Comparison of biomechanical properties associated with the diameter and insertion depth of bone anchors in the femoral condyle of toy breed cadaver dogs
Keywords:dog, cranial cruciate ligament, bone anchor, biomechanical property
The objective of the present study was to compare the biomechanical properties of implanted bone anchors based on diameter and insertion depth to yield selection criteria for bone anchor size in toy breed dogs. Twenty toy breed dog cadavers weighing < 5 kg underwent placement of five types of veterinary bone anchors (short diameter, short length [SDSL]; short diameter, medium length [SDML]; medium diameter, medium length [MDML]; medium diameter, long length [MDLL]; and long diameter, medium length [LDML]) at a predetermined femoral attachment site. Anchor screw depth/femoral condyle width (FCW) and anchor screw diameter/femoral condyle length (FCL) were measured using radiography. The yield load, Young’s modulus and failure load were measured and the causes of failure for each construct were recorded. The anchor screw depth/FCW was < 50%, 50%–75%, ~50%, and 75%–100% in the SDSL, SDML, MDML, and MDLL groups, respectively.

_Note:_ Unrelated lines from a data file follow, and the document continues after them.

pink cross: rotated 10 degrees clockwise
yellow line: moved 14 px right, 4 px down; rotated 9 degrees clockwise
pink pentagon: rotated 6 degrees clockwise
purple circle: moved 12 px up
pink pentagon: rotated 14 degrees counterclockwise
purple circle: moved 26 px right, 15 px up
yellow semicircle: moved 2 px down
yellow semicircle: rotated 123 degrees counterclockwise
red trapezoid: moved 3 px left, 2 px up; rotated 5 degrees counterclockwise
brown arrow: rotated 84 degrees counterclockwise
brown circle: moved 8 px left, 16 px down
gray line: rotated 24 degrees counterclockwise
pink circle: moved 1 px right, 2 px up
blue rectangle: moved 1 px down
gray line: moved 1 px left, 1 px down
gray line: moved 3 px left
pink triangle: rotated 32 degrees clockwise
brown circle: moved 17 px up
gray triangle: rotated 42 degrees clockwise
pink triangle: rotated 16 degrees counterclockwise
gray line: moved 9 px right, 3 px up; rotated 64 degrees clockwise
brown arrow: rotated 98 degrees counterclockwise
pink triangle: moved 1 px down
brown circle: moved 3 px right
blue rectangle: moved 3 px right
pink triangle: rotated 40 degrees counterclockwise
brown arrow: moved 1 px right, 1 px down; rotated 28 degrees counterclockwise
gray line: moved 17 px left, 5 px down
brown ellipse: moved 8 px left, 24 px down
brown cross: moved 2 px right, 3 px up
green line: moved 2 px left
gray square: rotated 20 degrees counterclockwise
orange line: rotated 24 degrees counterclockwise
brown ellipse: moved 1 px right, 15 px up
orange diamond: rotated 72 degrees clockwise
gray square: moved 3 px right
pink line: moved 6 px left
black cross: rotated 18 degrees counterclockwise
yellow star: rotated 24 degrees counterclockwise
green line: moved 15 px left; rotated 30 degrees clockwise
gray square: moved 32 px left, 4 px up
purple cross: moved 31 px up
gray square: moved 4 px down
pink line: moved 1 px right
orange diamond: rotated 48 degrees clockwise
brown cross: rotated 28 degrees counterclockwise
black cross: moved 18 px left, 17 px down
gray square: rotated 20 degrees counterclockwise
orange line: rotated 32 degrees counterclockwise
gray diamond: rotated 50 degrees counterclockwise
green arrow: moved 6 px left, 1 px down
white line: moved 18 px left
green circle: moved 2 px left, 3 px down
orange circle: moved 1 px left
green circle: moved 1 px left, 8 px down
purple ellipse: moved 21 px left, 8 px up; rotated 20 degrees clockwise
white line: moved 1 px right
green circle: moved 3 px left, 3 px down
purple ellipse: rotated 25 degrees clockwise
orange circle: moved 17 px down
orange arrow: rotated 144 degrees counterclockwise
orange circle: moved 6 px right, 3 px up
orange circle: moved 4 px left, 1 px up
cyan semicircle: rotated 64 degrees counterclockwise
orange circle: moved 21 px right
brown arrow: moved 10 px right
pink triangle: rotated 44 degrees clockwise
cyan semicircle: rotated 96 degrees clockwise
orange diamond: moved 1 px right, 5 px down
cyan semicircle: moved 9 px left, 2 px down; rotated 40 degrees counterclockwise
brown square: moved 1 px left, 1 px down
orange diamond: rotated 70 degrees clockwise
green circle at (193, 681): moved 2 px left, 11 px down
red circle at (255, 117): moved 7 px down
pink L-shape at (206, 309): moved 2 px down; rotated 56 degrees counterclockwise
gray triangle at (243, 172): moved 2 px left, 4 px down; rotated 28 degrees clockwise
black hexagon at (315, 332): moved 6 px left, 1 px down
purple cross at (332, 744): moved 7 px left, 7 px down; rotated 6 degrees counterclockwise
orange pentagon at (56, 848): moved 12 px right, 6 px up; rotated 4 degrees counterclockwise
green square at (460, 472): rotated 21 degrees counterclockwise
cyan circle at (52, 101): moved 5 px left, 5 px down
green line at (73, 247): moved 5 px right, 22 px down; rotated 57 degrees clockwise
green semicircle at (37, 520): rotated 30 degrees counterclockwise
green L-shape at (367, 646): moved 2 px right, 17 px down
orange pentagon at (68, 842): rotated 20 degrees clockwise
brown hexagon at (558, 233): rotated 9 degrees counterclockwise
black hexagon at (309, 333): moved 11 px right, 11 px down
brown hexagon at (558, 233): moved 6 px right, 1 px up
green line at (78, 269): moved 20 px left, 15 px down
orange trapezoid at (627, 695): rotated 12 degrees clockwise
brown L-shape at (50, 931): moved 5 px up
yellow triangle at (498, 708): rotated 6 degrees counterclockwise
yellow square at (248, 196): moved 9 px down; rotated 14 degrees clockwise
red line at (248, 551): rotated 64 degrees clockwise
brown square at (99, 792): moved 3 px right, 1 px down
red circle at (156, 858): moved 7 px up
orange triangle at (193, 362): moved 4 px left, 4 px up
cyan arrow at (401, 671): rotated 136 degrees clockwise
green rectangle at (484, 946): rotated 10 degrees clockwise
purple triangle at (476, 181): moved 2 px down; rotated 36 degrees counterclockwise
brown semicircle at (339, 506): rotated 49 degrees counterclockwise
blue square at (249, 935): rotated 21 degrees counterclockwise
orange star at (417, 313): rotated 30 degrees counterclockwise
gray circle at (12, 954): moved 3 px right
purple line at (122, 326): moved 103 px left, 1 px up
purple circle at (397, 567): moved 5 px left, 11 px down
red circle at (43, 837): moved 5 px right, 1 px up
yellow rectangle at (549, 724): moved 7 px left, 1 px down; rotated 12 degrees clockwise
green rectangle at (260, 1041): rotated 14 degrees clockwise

The yield load, Young’s modulus and failure load were higher in the SDML and MDLL groups than in the SDSL and MDML groups. The anchor screw diameter/FCL was 12%–15% and 24%–30% in the SDML and LDML groups, respectively. No differences in biomechanical parameters were found between the SDML and LDML groups. The cause of failure in all constructs was pull-out of the bone anchor, except for distal femur fracture in five LDML constructs. In conclusion, when implanting bone anchors in toy breed dogs, the insertion depth should be > 50% of the FCW, regardless of diameter. Moreover, distal femur fracture can occur if the bone anchor diameter/FCL ratio exceeds 24%.